# WORK TO BE COMPLETED:
Report the count of lines in the listing below that include the string "linejoin", with no other text.

┌─ DATA RECORDS

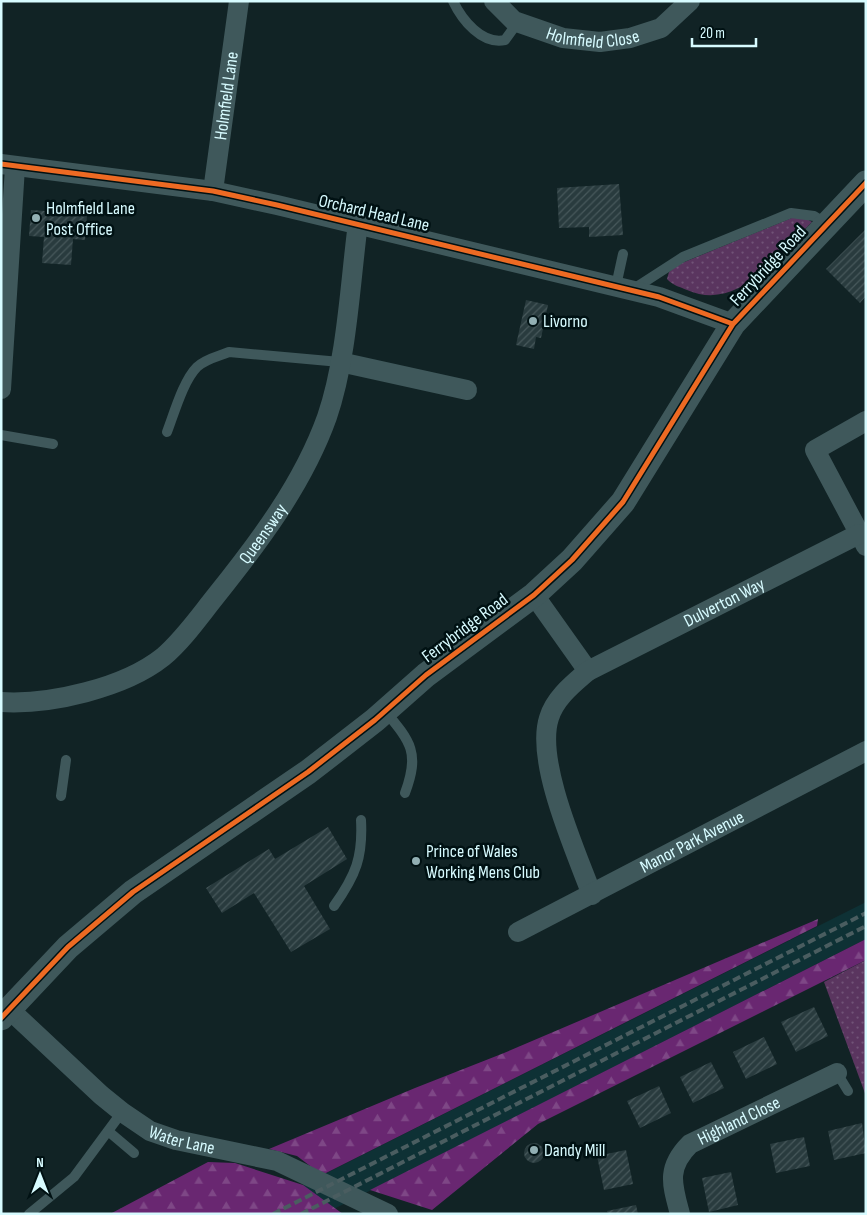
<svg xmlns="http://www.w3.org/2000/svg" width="867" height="1215" font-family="'Sofia Sans Condensed',sans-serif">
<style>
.built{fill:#0e3135}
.grass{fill:url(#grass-dots)}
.forest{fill:url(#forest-firs)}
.building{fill:url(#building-hatch)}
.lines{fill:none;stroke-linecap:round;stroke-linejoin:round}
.service{stroke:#3f585b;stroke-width:10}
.minor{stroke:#3f585b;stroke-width:20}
.tertiary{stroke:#3f585b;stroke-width:25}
.rail{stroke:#4a5d60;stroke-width:4;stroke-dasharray:8 4;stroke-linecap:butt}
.cycleway-casing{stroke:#001113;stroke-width:8}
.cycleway{stroke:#ed6a23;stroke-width:5}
.poi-dot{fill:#92afb3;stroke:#001113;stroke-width:2}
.labels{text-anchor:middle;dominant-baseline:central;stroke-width:5;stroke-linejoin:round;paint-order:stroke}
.street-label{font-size:18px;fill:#d7fbff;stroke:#001113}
.poi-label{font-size:18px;fill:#d7fbff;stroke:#001113;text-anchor:start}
</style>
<defs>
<pattern id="grass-dots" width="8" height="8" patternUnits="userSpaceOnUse" patternTransform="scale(1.25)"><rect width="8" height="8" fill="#5a355f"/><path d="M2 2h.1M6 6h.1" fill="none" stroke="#715377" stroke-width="1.8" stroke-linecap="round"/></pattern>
<pattern id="forest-firs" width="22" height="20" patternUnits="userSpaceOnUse" patternTransform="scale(1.25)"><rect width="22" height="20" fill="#692771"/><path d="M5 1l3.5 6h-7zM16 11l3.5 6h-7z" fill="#7e4786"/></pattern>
<pattern id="building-hatch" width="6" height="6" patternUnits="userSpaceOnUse" patternTransform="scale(1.25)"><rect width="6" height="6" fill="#293b3e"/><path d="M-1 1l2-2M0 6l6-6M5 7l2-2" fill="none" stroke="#47585b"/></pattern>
</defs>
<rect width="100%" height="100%" fill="#112325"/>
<!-- built -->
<path class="built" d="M866,902V939L324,1214H245Z"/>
<!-- grass -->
<path class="grass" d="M794,217L805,218L812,222C779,254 739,313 687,290C680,287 672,285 667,279L669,272L677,265Z
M866,960V1096L824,982Z"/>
<!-- forest -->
<path class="forest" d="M818,919L817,926L322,1175L297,1156L269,1149L415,1088L504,1053Z
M866,939V960L538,1124L432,1210L370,1190Z
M208,1162L235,1163L303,1185L343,1214H110Z"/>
<!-- building -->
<path class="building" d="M619,184L623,235L589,237V227L559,228L557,188Z
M31,210L87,214L85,240L73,239L71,265L42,263L44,237L29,236Z
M866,229V296L860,303L826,269Z
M526,300L548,305L541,338L536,337L534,349L516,345Z
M328,827L347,859L304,886L330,929L291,952L254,893L222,913L206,888L269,849L275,859Z
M814,1007L828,1036L796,1052L781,1022Z
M764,1037L777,1064L746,1079L733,1052Z
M711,1062L724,1088L693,1103L680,1077Z
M659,1086L671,1113L640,1128L627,1101Z
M862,1123L866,1153L834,1160L828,1131Z
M804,1137L810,1166L776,1173L770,1144Z
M524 1153a10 10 0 1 1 20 0a10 10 0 1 1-20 0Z
M626,1150L633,1184L604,1190L597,1156Z
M731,1172L738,1205L709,1212L702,1178Z
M636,1205L638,1214H608L607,1211Z"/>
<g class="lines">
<!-- service -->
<path class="service" d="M453,1C462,20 482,45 505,40L518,22
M616,286L623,254
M632,290L683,257L791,213L814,216L827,224
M167,432C174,414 183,381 197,367C205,359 219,356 229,352L340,362
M1,435L53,444
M385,711C411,742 420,753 405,793
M61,796L66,760
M334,906C356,875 363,857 361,820
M837,1073L848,1091
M108,1131L134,1153
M29,1214L74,1177L122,1112"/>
<!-- minor -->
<g class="minor">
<path id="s1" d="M494,1L514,21L563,38L600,42L630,38L661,28L690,1"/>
<path d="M1,164L213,191L277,205L659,297L733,324"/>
<path id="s2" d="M213,191L239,1"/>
<path d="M340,362L467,390"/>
<path d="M1,389L15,167"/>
<path d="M866,421L815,450L866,546"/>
<path d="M534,595L588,671"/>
<path id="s3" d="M1,702C50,705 124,688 163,657C183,640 199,617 215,597C259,542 303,484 327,417C347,359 350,284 358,223"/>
<path id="s4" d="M592,895C576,852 535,761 549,718C555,698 573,684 588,671L859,534"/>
<path id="s5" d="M518,932L866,751"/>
<path id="s6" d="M9,1009L101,1095L122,1112L150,1131L176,1140L277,1161L388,1214"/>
<path id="s7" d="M680,1214C672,1184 666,1168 690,1144L837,1073"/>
</g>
<!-- tertiary -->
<path class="tertiary" d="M1,1018L68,947L133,892L308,772L375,720L426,675L534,595L572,560L623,502L733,324L866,183"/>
<!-- rail -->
<path class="rail" d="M273,1214L866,913
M301,1214L866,926"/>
<!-- cycleway casing -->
<g class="cycleway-casing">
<path id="cycleway" d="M1,164L213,191L277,205L659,297L733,324
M1,1018L68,947L133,892L308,772L375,720L426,675L534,595L572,560L623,502L733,324L866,183"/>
</g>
<!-- cycleway -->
<use href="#cycleway" class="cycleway"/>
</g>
<!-- markers -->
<g class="poi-dot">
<circle cx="36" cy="218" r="5"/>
<circle cx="533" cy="321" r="5"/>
<circle cx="416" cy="861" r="5"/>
<circle cx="534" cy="1150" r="5"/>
</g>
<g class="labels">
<!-- street labels -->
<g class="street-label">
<text stroke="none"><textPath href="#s1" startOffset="110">Holmfield Close</textPath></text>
<text stroke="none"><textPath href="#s2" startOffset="96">Holmfield Lane</textPath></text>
<text transform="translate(374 213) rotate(13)">Orchard Head Lane</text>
<text transform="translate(768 266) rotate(-47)">Ferrybridge Road</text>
<text stroke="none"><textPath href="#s3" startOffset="330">Queensway</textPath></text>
<text stroke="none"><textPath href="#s4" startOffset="399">Dulverton Way</textPath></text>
<text transform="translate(465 628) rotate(-37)">Ferrybridge Road</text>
<text stroke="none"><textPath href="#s5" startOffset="196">Manor Park Avenue</textPath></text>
<text stroke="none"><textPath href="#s7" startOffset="130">Highland Close</textPath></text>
<text stroke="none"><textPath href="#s6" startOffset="220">Water Lane</textPath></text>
</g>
<!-- poi labels -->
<g class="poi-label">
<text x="46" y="208">Holmfield Lane<tspan x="46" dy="21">Post Office</tspan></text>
<text x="543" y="321">Livorno</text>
<text x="426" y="851">Prince of Wales<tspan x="426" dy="21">Working Mens Club</tspan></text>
<text x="544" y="1150">Dandy Mill</text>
</g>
</g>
<!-- border -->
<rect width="867" height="1215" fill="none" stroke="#d7fbff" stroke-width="5"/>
<!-- north arrow -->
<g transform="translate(40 1175)" stroke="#001113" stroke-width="4" paint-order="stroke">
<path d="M0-4L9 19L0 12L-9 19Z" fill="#d7fbff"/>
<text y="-8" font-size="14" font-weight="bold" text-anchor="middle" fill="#d7fbff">N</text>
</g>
<!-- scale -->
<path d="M692 38v8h64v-8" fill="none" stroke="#d7fbff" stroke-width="2.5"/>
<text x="700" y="38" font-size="15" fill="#d7fbff" stroke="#001113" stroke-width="4" paint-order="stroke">20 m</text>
</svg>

└─

# SOLUTION FOR THIS TASK:
2